特集 むずかしくない血管炎
Editor's eye
斉藤 隆三
pp.463-463
発行日 2020年6月1日
Published Date 2020/6/1
DOI https://doi.org/10.24733/pd.0000002040
- フリーアクセス
- 文献概要
- 1ページ目
血管壁を炎症の場とする血管炎は,全身の臓器に病変を生じる全身性の血管炎と皮膚のみに病変をきたす皮膚限局性の血管炎がある.それらは,Chapel Hill Consensus Conferenceの血管炎分類にみるように,罹患血管の大きさにより疾患が分類されている.皮膚の血管炎では皮膚限局性の場合と全身性の血管炎の皮膚病変があり,皮膚症状のみならず,全身臓器病変の有無の検索を加えて疾患の全体をみる必要がある.そして,血管炎の確定診断には病理組織学的に血管炎の存在を証明することが必要であり,皮膚では検体採取を容易に行えることから,皮膚病変がある場合にはそこから血管炎の診断を確定することが可能となる.本号の表題を「むずかしくない血管炎」としたのは,皮膚科領域では皮膚病変の存在から,血管炎の診断にたどり着くことが比較的容易となるため,むずかしく考え過ぎないようにしてもらいたいとの考え方からだ.しかし,感染症,薬剤,膠原病,悪性腫瘍などその背景は多彩で,原因が不明なことも多い.また,治療には炎症を抑えることのみではなく,血行障害に伴った症状を改善させることが必要で,ことに全身性血管炎では臓器病変の程度によってはしばしば治療に難渋し,予後不良となる,やっかいな疾患である.

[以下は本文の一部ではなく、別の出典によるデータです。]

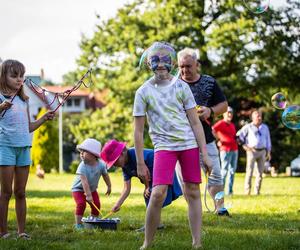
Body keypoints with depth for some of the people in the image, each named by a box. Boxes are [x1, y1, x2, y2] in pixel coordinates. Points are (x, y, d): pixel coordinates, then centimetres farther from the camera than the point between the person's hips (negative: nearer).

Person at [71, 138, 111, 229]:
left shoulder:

皮膚症状は紅斑,丘疹,紫斑,結節,潰瘍,livedo症状,壊死,壊疽など罹患血管の大きさにより多彩な病変を示し,時間的経過により新旧さまざまな症状が混在してみられる.診断を確定するために病理組織検査を行う場合には,可能であれば,症状の異なる病変部から複数の生検を行うことにより,血管炎の診断の確証を得るようにしたい.